PETER PAN (1953)

Réinventé par Walt Disney, l’enfant qui ne voulait pas grandir devient l’un des héros les plus populaires de la « maison de Mickey »…

PETER PAN

 

1953 – USA

 

Réalisé par Clyde Geronimi, Wilfred Jackson et Hamilton Luske

 

Avec les voix de Bobby Driscoll, Kathryn Beaumont, Hans Conried, Bill Thompson, Heather Angel, Paul Collins, Tommy Luske, Candy Candido, Tom Conway

 

THEMA CONTES I ENFANTS

En 1951, Alice au pays des merveilles laisse un goût amer dans la bouche de Walt Disney. L’adaptation du chef-d’œuvre de Lewis Carroll est-elle trop déjantée ou trop insaisissable ? Toujours est-il qu’elle déroute le public. Deux ans plus tard, pourtant, le studio retente l’aventure avec un autre monument de la littérature britannique : Peter Pan. Mais cette fois, Disney change de cap. Il ne s’agit plus de suivre les errances d’un imaginaire sans boussole, mais de canaliser l’esprit de l’enfance dans un récit fluide, rythmé, visuellement cohérent. Et le résultat va faire date. Peter Pan, c’est d’abord une promesse : celle de s’envoler. Littéralement. Dans l’un des plus beaux démarrages de film du studio aux grandes oreilles, les enfants Darling quittent leur chambre sous les étoiles, guidés par un garçon au sourire espiègle et une fée minuscule. Le voyage vers le Pays Imaginaire n’est pas seulement une traversée de Londres en rase-motte, c’est un manifeste visuel : ici, tout sera féerie, fluidité, enchantement. La force du film vient peut-être de sa source. Cette fois-ci, il ne s’agit pas d’un roman complexe mais une pièce de théâtre. Le récit est déjà pensé pour la scène, les personnages sont immédiatement identifiables, les situations claires. Disney n’a plus qu’à injecter son savoir-faire, autrement dit des chansons qui restent en tête, des personnages secondaires irrésistibles, et bien sûr une animation somptueuse où même l’ombre de Peter a du caractère.

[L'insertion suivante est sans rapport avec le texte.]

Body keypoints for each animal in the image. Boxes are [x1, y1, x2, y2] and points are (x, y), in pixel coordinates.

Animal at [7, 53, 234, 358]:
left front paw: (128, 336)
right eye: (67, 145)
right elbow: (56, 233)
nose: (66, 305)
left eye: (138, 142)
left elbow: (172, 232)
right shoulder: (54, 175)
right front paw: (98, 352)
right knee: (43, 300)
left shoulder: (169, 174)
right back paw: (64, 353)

Dans cette version revue et corrigée du texte de Barrie, Peter Pan perd en mystère ce qu’il gagne en efficacité. Plus question d’ambiguïtés sur son refus de grandir. Le jeune héros devient le symbole joyeux d’une enfance insouciante et triomphante. Il virevolte, défie les adultes, protège les enfants perdus, affronte le Capitaine Crochet avec une aisance insolente. Ce Peter-là est un héros Disney pur jus, sans zones d’ombre ni drames enfouis. Nous sommes loin du personnage tourmenté original, mais qu’importe puisque le public l’adopte instantanément. Autour de lui gravitent des figures devenues emblématiques. Wendy, douce et maternelle, devient la voix de la raison dans ce monde d’aventure. Crochet, méchant plus gaffeur que terrifiant, annonce la lignée des vilains de luxe du studio, burlesques et hauts en couleur. Et puis il y a Clochette, la grande révélation du film. Simple éclat de lumière sur scène, elle devient ici une créature pleine de caractère, jalouse, expressive, irrésistible. Une star née, qui connaîtra plus tard ses propres aventures indépendamment de celles de Peter.

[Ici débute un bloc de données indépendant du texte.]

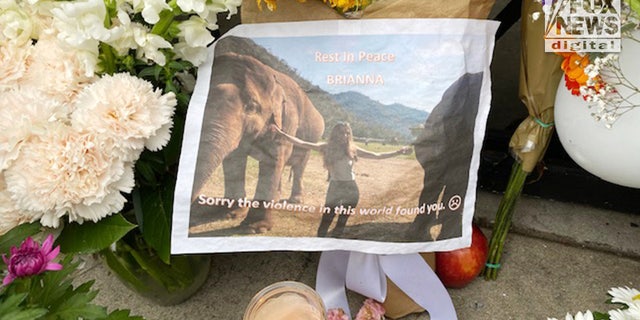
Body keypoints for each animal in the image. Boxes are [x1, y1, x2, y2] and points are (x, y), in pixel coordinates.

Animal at [188, 51, 322, 234]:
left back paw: (295, 201)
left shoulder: (287, 121)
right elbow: (234, 159)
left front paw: (254, 228)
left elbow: (274, 158)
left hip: (311, 139)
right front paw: (231, 214)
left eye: (252, 107)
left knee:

Pas de labyrinthe pour Pan

Là où Alice s’égarait volontairement dans les labyrinthes de l’absurde, Peter Pan trace une ligne claire, guidée par une géographie de conte et une mécanique bien huilée. Chaque île, chaque tribu, chaque grotte a sa fonction. Tout s’agence pour construire un monde cohérent, attrayant, facilement mémorisable. Le Pays Imaginaire devient plus réel que jamais. Une fois de plus, cette adaptation opte pour la simplification et l’adoucissement. Les tensions psychologiques de l’œuvre de Barrie sont donc polies, la mélancolie remplacée par la magie. Certains crieront à la trahison. D’autres verront dans cette retranscription une relecture brillante, taillée pour un public familial, où le rêve prend le pas sur la réflexion. Comme avec Blanche Neige, Cendrillon ou même Alice, Disney parvient tant à imposer son propre Peter Pan dans l’imaginaire collectif qu’il finit presque par éclipser toutes les autres adaptations. Le collant vert, le crocodile au tic-tac, les sirènes et les pirates, la poudre de fée… toute cette imagerie ancrée dans l’inconscient collectif vient du film de 1953. Co-réalisée par les vétérans Clyde Geronimi, Wilfred Jackson et Hamilton Luske (avec la collaboration non créditée de Jack Kinney), cette féerie ultra-populaire aura contribué à redonner des ailes à la maison de Mickey et à propulser quelques-uns de ses futurs succès tels que La Belle et le Clochard, La Belle au bois dormant et Les 101 Dalmatiens.